(Stored entries)
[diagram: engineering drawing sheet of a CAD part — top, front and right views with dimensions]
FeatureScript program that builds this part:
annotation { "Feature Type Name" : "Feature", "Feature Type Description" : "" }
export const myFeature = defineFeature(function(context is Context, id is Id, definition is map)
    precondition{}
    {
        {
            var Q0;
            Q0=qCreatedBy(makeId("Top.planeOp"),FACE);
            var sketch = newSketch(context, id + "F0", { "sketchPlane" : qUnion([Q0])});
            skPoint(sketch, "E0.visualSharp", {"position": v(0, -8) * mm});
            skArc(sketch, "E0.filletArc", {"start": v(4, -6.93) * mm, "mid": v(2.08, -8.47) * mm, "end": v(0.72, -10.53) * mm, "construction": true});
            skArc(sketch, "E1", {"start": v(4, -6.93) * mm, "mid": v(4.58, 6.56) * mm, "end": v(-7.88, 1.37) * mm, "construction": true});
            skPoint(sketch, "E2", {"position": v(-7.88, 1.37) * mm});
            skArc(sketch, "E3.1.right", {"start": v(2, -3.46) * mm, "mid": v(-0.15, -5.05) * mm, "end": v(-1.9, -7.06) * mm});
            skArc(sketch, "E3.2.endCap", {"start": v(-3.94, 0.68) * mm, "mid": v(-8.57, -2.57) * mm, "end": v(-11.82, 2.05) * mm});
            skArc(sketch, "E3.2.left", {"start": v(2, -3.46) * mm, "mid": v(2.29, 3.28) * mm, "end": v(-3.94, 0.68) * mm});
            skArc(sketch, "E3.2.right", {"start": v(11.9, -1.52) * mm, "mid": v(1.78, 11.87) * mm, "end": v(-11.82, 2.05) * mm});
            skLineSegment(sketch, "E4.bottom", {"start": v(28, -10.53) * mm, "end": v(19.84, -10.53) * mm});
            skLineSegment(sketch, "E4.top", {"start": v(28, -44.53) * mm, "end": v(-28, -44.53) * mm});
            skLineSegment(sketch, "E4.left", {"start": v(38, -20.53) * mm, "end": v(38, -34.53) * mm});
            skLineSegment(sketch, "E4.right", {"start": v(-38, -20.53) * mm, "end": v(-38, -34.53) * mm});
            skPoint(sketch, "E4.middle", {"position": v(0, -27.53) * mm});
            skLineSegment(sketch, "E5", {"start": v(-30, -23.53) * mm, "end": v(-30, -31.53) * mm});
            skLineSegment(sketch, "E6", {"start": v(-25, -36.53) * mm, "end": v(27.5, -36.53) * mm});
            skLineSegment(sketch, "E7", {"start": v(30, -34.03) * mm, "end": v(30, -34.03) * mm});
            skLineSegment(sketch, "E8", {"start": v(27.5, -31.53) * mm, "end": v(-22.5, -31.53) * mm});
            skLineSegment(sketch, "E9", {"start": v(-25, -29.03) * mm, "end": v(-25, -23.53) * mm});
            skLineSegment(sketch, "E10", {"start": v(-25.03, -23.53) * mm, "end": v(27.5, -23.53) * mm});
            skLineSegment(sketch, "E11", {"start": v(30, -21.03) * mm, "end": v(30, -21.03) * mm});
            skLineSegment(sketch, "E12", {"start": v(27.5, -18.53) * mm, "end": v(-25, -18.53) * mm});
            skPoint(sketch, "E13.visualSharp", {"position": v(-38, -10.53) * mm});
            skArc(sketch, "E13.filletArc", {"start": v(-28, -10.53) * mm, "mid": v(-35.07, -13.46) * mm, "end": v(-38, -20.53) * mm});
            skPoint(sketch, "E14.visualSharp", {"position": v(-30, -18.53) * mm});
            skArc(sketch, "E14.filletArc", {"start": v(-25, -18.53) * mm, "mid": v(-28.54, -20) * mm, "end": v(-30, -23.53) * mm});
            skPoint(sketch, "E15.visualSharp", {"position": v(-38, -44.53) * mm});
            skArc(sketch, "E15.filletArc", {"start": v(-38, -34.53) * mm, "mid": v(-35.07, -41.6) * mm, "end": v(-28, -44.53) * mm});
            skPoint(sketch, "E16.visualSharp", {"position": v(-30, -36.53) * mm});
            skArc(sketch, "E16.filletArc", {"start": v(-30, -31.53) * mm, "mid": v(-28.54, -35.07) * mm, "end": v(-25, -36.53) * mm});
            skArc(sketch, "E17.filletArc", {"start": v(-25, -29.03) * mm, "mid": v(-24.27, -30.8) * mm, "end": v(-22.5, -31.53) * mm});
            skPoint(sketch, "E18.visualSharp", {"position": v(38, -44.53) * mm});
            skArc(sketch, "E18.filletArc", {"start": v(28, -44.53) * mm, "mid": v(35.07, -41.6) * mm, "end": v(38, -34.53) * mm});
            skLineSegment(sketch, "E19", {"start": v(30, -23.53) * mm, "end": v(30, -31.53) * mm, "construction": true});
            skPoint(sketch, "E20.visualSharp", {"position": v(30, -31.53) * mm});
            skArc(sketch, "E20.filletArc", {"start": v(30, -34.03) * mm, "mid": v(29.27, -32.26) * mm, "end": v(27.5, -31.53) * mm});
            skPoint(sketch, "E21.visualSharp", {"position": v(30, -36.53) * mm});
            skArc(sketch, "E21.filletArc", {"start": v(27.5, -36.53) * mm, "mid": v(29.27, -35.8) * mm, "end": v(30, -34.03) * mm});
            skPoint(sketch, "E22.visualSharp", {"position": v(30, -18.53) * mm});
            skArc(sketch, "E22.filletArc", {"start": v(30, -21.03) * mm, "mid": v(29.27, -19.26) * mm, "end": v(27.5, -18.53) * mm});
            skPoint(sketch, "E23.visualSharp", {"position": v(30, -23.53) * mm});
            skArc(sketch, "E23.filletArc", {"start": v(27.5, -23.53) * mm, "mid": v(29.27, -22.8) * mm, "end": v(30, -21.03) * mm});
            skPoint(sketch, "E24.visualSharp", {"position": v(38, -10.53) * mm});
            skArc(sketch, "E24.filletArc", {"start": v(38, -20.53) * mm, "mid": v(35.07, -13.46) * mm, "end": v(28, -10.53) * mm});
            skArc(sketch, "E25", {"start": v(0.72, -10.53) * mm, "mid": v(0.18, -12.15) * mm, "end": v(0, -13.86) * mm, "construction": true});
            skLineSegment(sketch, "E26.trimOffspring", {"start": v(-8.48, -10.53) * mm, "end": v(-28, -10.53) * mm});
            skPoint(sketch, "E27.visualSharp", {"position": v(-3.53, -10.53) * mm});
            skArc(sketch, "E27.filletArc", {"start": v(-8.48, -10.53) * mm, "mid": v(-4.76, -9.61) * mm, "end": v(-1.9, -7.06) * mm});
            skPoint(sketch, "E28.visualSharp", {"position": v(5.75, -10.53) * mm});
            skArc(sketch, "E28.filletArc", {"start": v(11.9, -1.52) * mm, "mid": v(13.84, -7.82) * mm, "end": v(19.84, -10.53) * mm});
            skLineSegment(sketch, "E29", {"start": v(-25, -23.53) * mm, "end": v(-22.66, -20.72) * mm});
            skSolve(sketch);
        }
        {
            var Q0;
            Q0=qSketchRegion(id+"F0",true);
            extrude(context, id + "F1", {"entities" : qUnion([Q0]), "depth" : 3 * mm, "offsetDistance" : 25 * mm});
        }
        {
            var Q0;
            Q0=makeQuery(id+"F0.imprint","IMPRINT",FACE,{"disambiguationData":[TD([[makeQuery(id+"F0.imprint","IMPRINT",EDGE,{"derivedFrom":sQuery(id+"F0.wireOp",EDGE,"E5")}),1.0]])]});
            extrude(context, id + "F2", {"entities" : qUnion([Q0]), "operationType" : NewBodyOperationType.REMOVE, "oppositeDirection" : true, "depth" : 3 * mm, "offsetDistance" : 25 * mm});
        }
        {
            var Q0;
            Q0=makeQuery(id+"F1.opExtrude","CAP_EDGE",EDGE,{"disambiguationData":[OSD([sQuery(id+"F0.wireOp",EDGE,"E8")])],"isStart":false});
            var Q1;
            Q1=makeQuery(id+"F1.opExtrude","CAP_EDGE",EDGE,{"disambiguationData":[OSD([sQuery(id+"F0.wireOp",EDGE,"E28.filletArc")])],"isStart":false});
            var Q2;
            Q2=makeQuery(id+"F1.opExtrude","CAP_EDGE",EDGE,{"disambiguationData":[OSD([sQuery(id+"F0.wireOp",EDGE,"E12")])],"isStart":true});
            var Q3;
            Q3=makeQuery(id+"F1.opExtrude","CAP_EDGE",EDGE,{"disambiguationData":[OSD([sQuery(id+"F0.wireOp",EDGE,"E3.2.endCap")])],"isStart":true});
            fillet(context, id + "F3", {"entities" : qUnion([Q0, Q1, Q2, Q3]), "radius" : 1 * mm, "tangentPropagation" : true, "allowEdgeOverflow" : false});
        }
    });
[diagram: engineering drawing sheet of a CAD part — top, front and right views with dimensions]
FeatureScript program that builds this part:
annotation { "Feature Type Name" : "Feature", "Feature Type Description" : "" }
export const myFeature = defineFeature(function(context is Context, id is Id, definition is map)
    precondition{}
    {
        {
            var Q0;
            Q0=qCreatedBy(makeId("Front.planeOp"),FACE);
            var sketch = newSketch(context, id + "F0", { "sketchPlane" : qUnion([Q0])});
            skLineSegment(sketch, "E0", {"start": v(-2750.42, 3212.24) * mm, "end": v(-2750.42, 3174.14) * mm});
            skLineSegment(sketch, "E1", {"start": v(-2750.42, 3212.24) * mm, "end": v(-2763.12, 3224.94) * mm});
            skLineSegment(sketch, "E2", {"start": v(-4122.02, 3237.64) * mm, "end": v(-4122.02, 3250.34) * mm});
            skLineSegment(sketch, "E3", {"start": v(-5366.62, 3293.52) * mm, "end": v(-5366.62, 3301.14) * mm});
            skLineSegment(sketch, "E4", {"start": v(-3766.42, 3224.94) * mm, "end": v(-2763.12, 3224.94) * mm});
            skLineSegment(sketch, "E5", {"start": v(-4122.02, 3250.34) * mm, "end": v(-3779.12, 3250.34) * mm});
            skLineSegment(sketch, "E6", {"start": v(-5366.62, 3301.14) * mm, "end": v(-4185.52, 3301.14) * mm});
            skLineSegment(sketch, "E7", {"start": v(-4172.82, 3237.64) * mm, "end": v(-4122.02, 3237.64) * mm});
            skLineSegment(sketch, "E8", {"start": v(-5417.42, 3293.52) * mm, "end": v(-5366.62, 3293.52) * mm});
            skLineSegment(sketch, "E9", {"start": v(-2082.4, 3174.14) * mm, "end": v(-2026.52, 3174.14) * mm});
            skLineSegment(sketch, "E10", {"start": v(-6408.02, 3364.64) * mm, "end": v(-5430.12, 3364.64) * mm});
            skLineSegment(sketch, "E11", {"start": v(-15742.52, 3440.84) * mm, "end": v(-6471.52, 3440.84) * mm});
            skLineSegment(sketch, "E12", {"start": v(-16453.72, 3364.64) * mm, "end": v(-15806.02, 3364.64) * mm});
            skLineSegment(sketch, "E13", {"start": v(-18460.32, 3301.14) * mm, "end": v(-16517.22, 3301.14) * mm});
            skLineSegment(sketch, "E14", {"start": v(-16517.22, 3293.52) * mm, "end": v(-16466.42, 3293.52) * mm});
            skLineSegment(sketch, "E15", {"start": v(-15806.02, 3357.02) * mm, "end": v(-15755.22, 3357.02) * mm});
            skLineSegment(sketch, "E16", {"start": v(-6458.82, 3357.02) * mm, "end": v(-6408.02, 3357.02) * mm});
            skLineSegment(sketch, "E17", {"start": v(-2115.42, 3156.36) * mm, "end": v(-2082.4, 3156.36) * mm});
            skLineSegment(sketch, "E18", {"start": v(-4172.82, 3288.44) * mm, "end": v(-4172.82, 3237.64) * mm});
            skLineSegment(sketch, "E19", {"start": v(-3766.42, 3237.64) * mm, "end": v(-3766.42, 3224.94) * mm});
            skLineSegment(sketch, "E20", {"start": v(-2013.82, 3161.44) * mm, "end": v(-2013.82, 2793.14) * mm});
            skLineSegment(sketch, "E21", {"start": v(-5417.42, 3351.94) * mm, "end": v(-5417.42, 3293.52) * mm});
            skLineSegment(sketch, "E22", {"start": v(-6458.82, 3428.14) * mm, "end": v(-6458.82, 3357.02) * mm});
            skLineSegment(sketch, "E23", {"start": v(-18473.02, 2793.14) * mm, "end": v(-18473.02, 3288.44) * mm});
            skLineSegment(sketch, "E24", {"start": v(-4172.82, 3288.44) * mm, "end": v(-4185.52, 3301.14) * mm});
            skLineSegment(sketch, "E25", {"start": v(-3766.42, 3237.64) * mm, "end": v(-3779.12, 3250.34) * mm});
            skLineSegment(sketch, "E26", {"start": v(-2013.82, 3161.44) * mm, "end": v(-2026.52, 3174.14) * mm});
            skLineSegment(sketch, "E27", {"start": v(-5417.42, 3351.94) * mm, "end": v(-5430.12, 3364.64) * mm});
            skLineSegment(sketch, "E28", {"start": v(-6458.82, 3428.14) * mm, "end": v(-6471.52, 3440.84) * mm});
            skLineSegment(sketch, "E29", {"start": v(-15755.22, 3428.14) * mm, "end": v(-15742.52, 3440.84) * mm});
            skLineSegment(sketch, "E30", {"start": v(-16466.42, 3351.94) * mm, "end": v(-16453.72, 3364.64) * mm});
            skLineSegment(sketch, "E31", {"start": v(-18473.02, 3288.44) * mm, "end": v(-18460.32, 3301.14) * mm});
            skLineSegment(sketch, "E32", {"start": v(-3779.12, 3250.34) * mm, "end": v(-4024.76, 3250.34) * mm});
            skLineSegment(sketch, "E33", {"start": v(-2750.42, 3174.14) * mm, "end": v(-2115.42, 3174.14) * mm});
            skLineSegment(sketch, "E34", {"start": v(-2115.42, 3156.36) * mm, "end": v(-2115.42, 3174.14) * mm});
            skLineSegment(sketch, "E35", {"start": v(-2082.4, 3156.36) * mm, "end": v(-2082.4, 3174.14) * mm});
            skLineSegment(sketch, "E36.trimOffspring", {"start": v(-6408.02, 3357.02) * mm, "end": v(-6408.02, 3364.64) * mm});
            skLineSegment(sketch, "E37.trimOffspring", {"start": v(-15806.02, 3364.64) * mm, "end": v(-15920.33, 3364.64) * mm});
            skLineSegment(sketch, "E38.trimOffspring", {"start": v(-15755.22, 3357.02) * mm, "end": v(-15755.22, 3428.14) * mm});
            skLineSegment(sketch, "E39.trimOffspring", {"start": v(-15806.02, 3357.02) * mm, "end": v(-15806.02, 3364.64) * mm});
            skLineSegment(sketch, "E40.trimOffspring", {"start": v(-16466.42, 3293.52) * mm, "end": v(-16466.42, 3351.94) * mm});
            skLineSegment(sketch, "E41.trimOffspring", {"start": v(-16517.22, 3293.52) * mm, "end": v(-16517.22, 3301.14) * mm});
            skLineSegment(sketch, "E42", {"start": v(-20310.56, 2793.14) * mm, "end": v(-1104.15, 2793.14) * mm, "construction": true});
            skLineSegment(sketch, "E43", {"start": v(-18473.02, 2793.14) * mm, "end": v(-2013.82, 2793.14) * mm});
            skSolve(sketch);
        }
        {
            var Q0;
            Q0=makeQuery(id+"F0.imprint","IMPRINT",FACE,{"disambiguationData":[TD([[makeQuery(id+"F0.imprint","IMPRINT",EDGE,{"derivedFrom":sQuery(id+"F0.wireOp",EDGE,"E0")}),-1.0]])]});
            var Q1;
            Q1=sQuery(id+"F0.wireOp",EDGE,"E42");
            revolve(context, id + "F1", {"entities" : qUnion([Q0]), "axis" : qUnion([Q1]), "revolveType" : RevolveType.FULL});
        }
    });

_GIVEN TASK_.
Copy out the data word for word, starting at its first line and ending with the line that contains "v(2.08, -8.47) *", with both ends included.

_SOLVED PROBLEM_.
[diagram: engineering drawing sheet of a CAD part — top, front and right views with dimensions]
FeatureScript program that builds this part:
annotation { "Feature Type Name" : "Feature", "Feature Type Description" : "" }
export const myFeature = defineFeature(function(context is Context, id is Id, definition is map)
    precondition{}
    {
        {
            var Q0;
            Q0=qCreatedBy(makeId("Top.planeOp"),FACE);
            var sketch = newSketch(context, id + "F0", { "sketchPlane" : qUnion([Q0])});
            skPoint(sketch, "E0.visualSharp", {"position": v(0, -8) * mm});
            skArc(sketch, "E0.filletArc", {"start": v(4, -6.93) * mm, "mid": v(2.08, -8.47) * mm, "end": v(0.72, -10.53) * mm, "construction": true});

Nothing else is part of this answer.